スノーホワイトは氷しか出せないので寒さ対策は出来ない。また、風が吹きすさんでいるせいで寒い訳でも無いので、遮蔽物を用意したところであまり意味が無い。
「せめてロデスコが居れば暖を取れたんでしょうけど……」
『アタシ暖房代わり!?』
脳内でロデスコがツッコミをするけれど、イマジナリーロデスコに構っている場合では無い。
「私は平気だけど、他の魔法少女も身体を冷やしているはず」
「ぱんぴーも」
「がくぶるだ」
「一般人は耐性なんて無いものね」
魔法少女が耐えられない程の寒さで一般人が耐えられる訳が無い。
「このまま此処でじっとしてても仕方ないわね。先に進みましょう」
「「うい」」
返事をして、ずずっと鼻を啜るヘンゼルとグレーテル。
「私が先頭を行くから、二人は後ろね」
「ケツは任せろ」
「守護ってやんよ」
「ありがとう。……なんでお尻?」
何故お尻を任されてくれたのかは分からないけれど、三人は前へと進む。
「……今思ったけど、探知系も補助系も居ないわね」
「たし」
「かに」
グレーテルは蟹のポーズを取るけれど、後ろを見ていないスノーホワイトは気付いていない。
しょんぼりしながら蟹のポーズを止めるグレーテル。
「この暗さだと、二人に空を飛んでもらう訳にもいかないしね……」
暗いけれど、普通の市街地だと言う事は分かる。異譚にしてはあまりにも普通の景色だ。
だが、異譚では何があるか分からない。

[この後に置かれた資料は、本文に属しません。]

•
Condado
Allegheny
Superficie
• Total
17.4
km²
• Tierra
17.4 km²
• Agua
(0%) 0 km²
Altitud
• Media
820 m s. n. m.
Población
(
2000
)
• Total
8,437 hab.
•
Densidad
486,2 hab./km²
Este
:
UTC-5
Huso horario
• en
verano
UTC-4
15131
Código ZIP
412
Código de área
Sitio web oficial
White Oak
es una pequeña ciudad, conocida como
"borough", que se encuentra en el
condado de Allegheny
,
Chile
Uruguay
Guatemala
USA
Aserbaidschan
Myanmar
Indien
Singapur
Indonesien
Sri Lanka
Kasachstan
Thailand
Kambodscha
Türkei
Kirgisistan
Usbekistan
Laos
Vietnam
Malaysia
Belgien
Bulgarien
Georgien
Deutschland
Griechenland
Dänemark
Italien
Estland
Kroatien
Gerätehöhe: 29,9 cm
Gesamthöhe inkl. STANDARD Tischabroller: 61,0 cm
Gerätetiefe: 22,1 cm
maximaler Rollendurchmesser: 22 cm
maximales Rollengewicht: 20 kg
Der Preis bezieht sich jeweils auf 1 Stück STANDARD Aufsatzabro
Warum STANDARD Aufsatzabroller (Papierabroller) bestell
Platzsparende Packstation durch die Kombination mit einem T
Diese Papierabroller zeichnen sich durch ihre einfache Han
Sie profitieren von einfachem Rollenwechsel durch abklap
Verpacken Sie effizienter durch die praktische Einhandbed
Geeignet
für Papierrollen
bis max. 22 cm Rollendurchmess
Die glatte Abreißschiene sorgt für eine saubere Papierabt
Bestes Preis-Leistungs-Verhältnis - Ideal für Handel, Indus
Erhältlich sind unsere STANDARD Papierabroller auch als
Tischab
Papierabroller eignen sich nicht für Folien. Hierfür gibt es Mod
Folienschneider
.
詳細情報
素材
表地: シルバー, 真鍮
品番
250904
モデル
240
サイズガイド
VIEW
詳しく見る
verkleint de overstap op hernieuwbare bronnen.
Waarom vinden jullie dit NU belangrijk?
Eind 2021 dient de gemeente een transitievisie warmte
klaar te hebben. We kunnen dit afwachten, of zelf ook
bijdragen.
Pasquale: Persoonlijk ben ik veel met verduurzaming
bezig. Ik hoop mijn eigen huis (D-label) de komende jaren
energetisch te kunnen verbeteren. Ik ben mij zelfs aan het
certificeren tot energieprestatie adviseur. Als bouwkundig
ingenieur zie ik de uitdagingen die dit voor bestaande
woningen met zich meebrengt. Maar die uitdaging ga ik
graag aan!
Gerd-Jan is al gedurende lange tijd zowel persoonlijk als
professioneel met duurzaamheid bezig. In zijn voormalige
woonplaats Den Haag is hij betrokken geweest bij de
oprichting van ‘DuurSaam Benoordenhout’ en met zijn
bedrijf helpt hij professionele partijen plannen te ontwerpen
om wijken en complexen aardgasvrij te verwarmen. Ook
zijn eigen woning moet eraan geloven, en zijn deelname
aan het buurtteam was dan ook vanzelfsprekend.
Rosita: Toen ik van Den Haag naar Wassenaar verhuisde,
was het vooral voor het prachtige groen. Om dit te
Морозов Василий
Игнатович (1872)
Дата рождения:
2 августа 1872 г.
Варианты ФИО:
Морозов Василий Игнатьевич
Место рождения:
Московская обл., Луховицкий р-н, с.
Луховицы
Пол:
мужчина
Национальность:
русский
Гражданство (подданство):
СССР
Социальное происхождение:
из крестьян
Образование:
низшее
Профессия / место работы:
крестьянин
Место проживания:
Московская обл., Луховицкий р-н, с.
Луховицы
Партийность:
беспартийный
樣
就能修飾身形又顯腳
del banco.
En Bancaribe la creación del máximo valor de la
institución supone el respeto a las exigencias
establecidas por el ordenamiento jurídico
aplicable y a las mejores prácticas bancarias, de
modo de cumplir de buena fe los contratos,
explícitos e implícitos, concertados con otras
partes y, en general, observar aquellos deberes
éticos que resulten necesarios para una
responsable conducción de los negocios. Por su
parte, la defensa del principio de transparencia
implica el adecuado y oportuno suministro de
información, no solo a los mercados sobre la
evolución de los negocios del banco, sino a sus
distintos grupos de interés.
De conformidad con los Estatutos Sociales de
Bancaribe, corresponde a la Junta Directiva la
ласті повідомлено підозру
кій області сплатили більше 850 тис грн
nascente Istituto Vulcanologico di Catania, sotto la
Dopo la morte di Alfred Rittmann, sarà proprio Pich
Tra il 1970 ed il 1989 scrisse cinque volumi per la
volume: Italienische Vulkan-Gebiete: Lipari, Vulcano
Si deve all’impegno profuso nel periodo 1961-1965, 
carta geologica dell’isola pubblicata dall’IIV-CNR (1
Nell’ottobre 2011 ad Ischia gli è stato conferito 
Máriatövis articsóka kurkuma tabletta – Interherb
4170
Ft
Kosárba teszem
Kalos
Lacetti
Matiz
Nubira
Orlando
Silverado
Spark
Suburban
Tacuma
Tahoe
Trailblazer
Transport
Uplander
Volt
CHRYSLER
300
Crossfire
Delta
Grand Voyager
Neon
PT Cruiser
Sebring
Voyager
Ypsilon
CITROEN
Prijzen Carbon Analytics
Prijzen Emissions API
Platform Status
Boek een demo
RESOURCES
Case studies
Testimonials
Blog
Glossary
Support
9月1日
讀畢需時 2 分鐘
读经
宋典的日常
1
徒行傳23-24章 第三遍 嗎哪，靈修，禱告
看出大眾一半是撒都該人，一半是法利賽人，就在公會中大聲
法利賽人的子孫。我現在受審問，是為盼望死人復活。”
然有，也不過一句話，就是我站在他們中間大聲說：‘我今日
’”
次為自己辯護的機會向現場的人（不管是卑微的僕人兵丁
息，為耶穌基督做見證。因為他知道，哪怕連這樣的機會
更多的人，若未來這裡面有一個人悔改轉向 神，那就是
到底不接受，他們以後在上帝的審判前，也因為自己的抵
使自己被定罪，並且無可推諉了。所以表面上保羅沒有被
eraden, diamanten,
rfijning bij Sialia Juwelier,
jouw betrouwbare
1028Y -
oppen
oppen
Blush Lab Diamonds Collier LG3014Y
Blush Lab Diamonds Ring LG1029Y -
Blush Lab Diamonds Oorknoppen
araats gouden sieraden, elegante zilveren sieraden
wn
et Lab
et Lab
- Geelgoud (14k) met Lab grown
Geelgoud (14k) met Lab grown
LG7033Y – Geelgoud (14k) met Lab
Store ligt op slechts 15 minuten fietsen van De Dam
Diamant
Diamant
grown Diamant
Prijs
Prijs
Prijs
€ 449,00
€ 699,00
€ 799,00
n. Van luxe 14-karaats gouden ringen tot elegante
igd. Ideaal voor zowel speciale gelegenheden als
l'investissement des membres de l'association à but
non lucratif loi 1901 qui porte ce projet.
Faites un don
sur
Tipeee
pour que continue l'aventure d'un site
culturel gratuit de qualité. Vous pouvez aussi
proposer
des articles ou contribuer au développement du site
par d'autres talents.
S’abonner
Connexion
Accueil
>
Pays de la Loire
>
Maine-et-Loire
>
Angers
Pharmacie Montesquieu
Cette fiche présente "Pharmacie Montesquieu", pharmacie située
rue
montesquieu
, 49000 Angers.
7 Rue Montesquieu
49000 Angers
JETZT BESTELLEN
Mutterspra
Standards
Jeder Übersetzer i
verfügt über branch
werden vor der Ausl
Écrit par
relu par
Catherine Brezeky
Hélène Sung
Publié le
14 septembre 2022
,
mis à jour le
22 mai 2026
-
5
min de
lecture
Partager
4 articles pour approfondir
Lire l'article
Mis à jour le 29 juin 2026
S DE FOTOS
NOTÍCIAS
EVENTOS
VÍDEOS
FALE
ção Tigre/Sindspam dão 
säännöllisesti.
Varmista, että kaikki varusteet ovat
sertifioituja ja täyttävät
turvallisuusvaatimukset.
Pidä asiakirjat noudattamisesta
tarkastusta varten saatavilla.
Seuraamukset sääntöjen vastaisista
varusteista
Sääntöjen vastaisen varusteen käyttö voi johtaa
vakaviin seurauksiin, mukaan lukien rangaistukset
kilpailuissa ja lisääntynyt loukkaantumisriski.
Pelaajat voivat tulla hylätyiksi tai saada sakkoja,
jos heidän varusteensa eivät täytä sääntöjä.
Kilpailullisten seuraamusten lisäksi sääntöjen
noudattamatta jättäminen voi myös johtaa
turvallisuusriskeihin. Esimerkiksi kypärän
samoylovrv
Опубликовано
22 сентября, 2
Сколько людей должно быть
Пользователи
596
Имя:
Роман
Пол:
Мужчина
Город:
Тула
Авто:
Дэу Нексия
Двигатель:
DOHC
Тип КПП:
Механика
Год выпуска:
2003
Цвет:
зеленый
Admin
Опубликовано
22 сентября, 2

この暗闇の中で二人に飛び回って貰うのはあまりに危険だ。
「時間はそんなに無いけど、ゆっくり進むしかないわね……」
「安全第一」
「ご安全に」
「そうね。出来る限り周囲を警戒しながら進みましょう」
「「頑張る」」
むんっと力こぶを作る二人だったけれど、前を見ているので気付かないスノーホワイト。
見て貰えない事にしょんぼりしながら力こぶを作っていた腕を降ろす二人。それすらも、スノーホワイトは見ていなかったので、しょんぼりしながら顔を見合わせた。